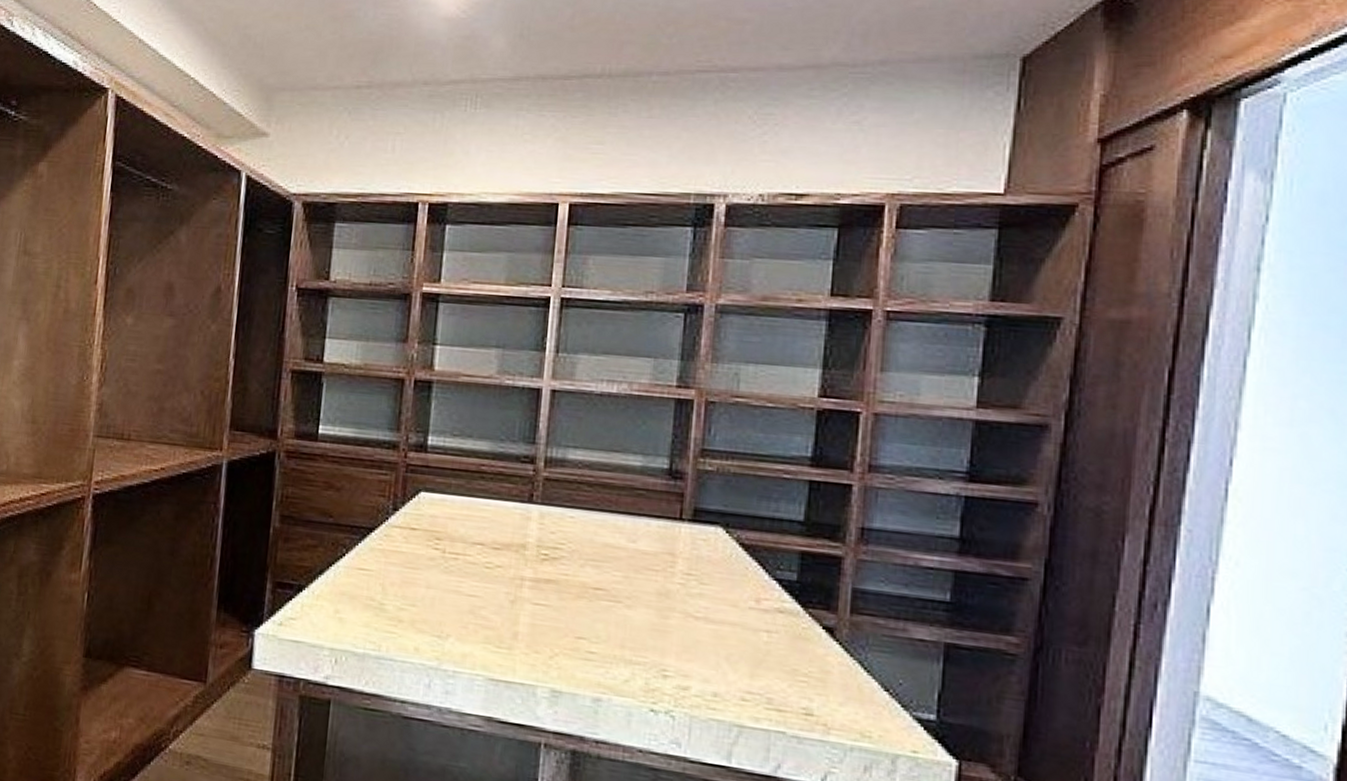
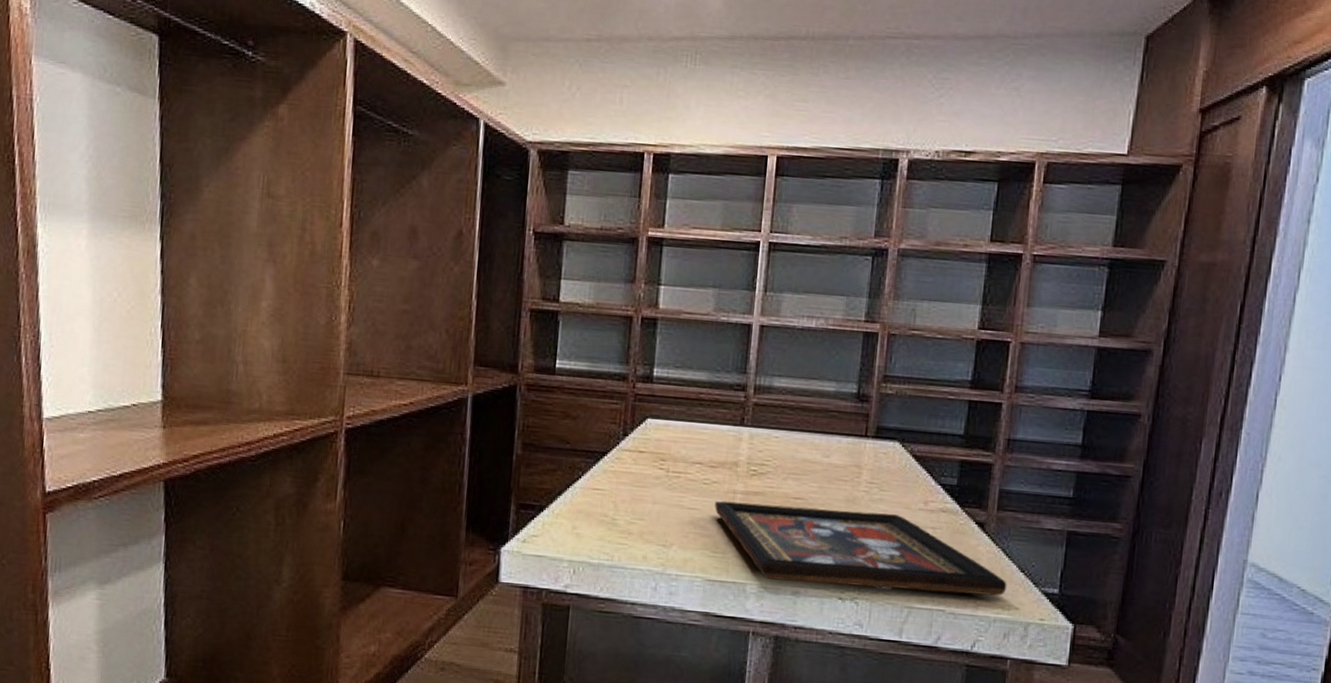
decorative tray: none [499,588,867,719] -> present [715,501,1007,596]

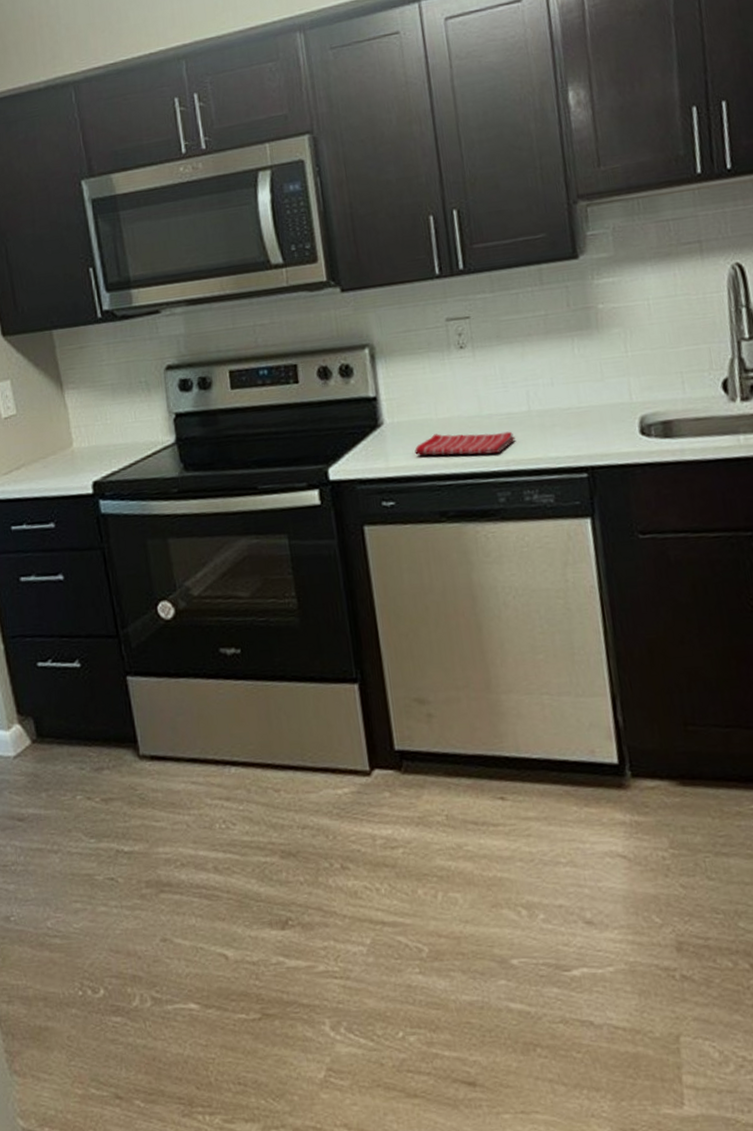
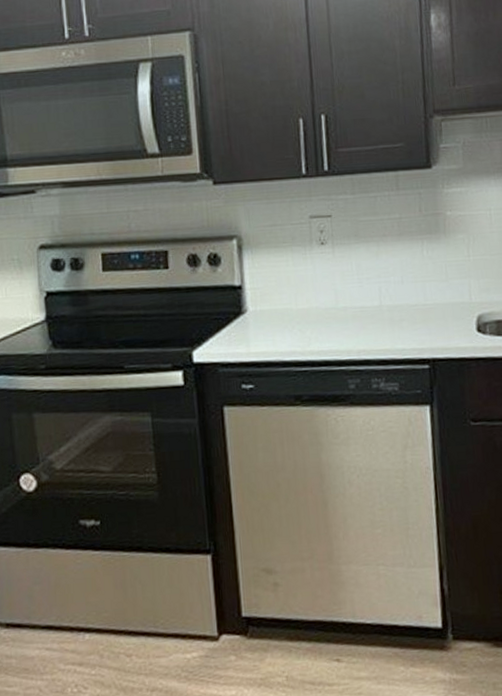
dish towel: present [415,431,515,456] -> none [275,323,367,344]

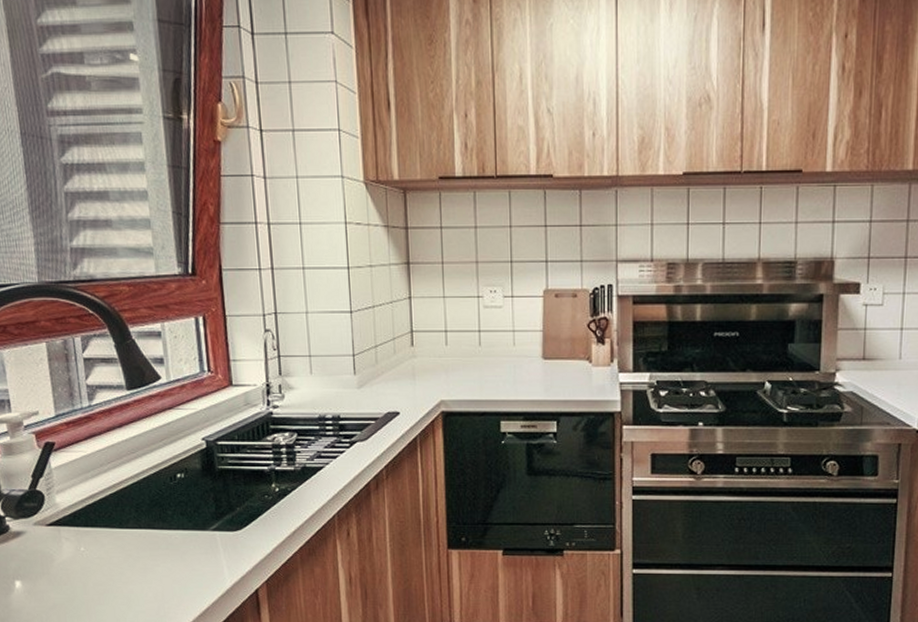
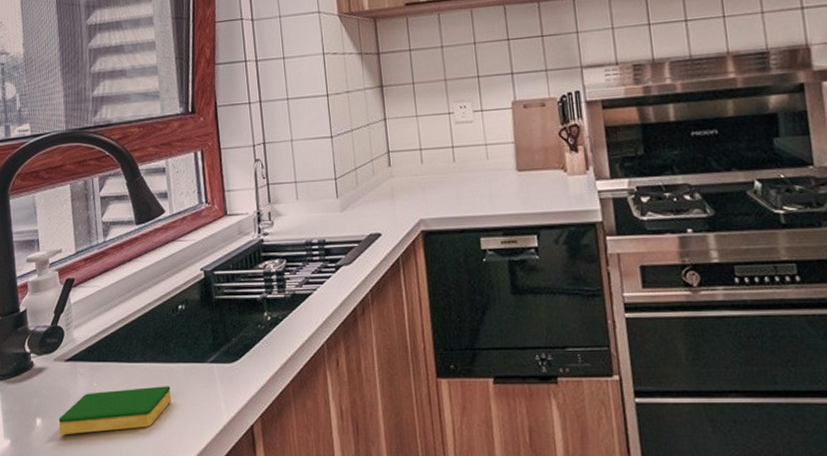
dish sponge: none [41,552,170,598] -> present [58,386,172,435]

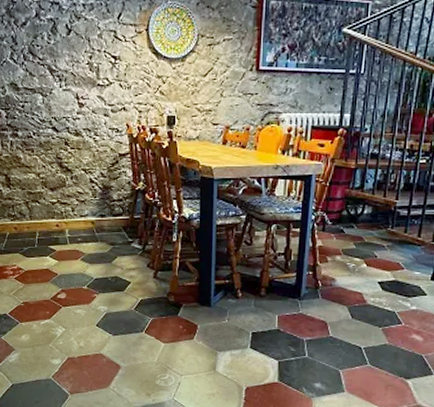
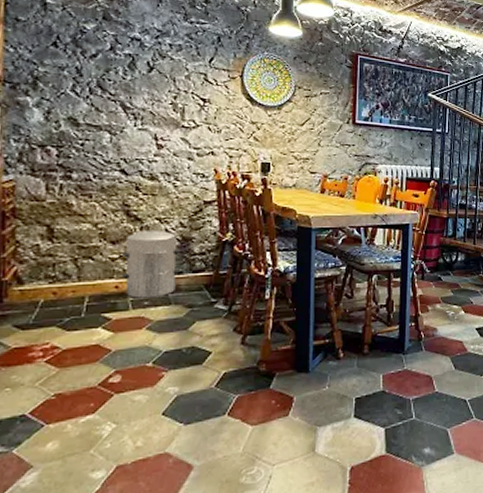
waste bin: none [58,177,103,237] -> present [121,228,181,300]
════
### Aim of the exercise
Could you state how many lines in the data hold the word "dish"? Only the number should be given.

### Solution to this problem
2